(Dataset extract)

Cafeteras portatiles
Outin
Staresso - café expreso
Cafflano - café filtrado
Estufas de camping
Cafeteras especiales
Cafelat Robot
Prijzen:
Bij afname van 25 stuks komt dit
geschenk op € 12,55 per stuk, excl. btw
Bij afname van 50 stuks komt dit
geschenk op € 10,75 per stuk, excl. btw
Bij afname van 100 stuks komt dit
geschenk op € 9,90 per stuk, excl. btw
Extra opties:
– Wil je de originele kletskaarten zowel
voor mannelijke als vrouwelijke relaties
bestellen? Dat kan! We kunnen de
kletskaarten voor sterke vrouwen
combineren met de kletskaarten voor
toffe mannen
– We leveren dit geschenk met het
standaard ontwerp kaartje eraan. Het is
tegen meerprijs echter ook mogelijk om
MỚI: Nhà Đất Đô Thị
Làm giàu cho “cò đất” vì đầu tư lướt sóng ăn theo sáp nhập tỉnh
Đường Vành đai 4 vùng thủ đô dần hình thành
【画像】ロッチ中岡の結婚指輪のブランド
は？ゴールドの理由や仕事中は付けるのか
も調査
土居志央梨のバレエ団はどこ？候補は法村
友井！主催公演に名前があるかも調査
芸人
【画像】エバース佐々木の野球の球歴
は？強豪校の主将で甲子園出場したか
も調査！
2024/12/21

(End Dataset extract)
(Dataset extract)

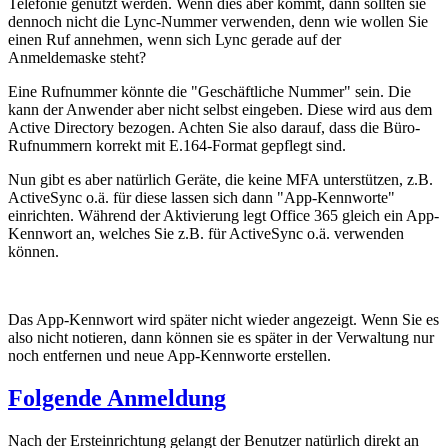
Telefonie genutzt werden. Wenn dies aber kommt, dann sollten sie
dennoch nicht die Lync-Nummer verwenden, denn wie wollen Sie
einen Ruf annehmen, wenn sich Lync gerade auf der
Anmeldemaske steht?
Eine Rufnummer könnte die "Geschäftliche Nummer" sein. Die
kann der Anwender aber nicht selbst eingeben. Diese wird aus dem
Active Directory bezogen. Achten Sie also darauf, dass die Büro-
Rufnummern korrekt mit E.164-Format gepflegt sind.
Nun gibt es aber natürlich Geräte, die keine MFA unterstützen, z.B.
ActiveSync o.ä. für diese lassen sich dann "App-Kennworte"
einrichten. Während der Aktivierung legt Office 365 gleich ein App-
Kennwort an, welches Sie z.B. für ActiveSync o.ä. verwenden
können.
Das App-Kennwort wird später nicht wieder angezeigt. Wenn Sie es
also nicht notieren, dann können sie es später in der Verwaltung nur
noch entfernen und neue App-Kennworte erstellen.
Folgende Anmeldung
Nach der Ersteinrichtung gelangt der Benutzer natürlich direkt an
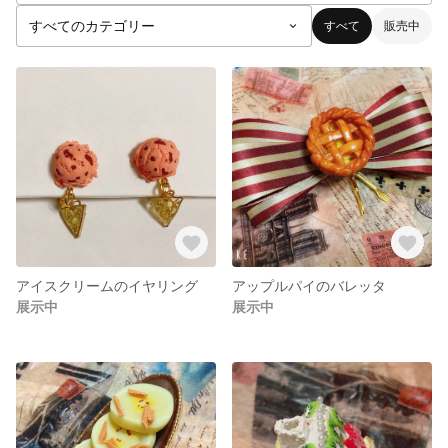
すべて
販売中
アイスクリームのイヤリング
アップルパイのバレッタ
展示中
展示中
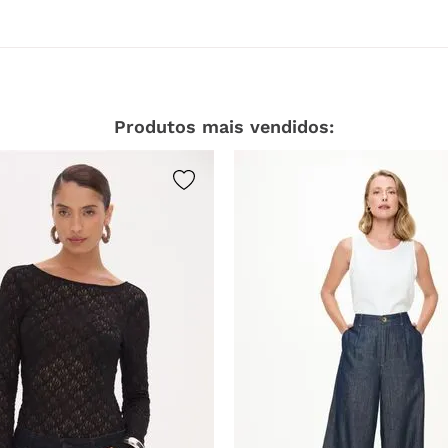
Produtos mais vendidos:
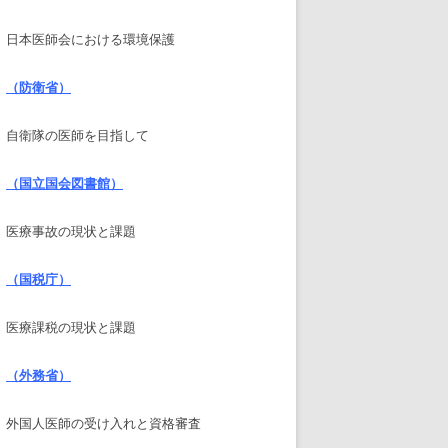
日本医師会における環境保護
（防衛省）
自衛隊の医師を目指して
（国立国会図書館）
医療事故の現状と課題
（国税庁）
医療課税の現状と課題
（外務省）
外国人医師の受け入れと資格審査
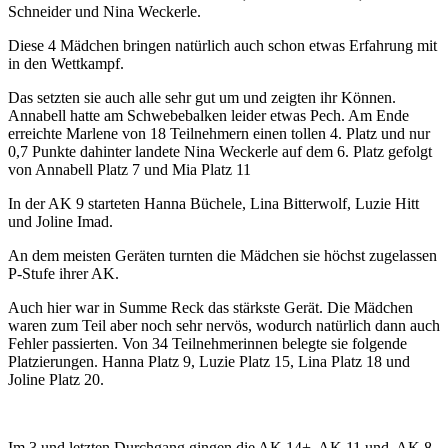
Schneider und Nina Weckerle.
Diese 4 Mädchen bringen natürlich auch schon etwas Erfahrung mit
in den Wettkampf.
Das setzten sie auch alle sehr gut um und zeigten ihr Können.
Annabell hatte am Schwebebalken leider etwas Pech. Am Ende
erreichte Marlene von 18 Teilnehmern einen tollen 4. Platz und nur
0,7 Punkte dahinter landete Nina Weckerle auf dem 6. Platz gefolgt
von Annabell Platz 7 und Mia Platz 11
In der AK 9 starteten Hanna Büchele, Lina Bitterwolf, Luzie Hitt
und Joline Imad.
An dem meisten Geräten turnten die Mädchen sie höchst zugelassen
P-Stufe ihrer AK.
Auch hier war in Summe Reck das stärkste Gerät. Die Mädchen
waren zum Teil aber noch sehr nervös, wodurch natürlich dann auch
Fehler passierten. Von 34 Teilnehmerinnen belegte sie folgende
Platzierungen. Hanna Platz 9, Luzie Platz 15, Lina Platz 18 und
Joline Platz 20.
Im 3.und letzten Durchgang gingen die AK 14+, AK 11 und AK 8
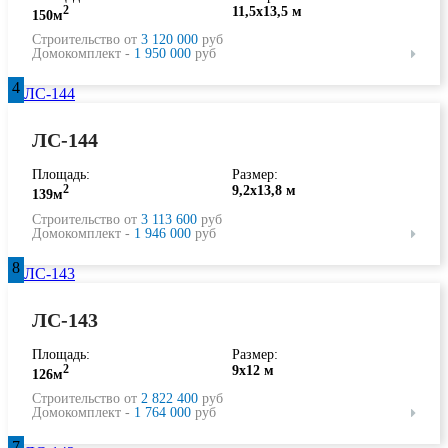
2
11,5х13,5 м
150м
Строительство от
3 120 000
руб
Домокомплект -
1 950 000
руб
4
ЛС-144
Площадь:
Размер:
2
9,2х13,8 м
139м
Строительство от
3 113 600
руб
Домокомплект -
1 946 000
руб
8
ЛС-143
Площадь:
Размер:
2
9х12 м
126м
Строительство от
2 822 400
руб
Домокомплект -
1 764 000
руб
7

(End Dataset extract)
(Dataset extract)

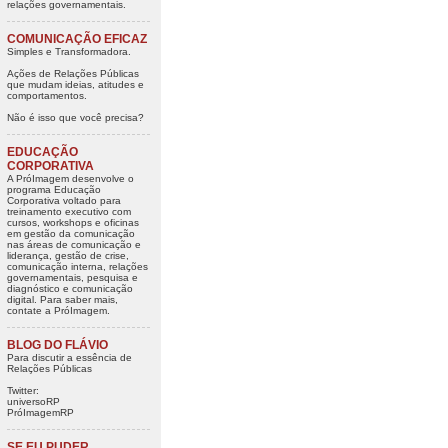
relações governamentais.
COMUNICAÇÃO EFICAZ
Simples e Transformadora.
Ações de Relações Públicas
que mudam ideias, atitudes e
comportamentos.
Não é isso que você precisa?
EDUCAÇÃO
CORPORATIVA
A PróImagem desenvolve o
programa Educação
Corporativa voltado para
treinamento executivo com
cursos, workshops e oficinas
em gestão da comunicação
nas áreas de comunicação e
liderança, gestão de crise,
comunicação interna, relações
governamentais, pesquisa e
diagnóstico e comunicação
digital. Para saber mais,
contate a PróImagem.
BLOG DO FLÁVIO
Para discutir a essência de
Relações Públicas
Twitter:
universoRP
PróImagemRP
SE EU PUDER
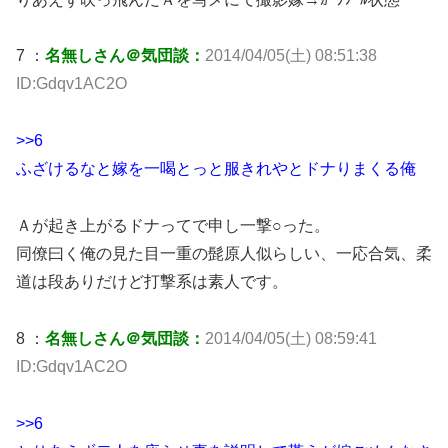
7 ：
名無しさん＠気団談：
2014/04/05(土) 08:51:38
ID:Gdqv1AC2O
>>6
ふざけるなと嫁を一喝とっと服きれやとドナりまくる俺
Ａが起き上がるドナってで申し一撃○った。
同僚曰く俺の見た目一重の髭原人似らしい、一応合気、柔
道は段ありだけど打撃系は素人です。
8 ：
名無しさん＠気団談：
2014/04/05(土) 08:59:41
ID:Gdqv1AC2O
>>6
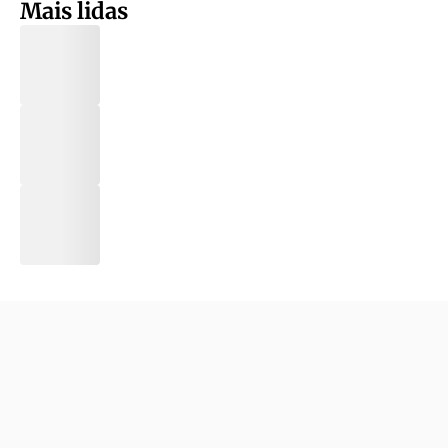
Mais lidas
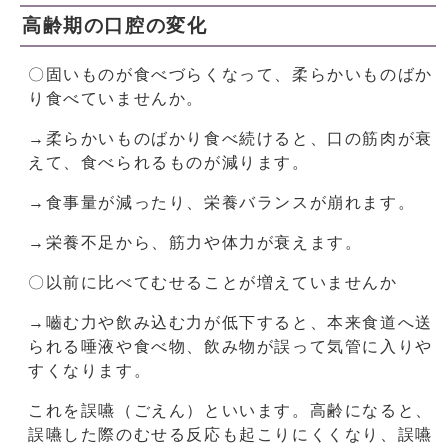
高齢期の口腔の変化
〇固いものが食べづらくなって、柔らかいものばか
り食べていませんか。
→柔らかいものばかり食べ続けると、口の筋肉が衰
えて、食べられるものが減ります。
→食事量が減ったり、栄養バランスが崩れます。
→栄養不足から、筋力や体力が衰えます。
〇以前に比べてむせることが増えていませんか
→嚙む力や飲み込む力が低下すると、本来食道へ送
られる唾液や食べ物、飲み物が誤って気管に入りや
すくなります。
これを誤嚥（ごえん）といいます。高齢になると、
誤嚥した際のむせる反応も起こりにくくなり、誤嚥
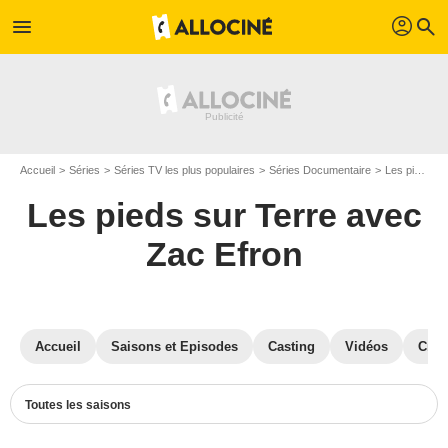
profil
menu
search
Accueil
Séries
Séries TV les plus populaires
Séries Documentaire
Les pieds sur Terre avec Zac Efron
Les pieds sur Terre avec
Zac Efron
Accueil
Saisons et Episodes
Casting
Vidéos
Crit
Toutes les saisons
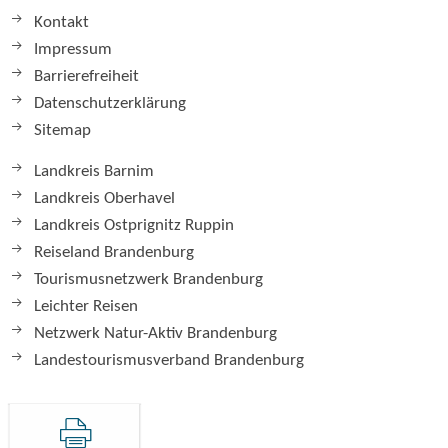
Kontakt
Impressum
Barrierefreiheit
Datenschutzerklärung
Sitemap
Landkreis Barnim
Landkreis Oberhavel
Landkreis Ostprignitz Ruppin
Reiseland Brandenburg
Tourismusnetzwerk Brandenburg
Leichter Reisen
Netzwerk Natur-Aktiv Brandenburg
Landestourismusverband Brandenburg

(End Dataset extract)

**To-do item**
The answer is the run of lines above from the line containing "COMUNICAÇÃO EFICAZ" through the line containing "contate a PróImagem.", copied exactly and alone.

**Finished exercise**
COMUNICAÇÃO EFICAZ
Simples e Transformadora.
Ações de Relações Públicas
que mudam ideias, atitudes e
comportamentos.
Não é isso que você precisa?
EDUCAÇÃO
CORPORATIVA
A PróImagem desenvolve o
programa Educação
Corporativa voltado para
treinamento executivo com
cursos, workshops e oficinas
em gestão da comunicação
nas áreas de comunicação e
liderança, gestão de crise,
comunicação interna, relações
governamentais, pesquisa e
diagnóstico e comunicação
digital. Para saber mais,
contate a PróImagem.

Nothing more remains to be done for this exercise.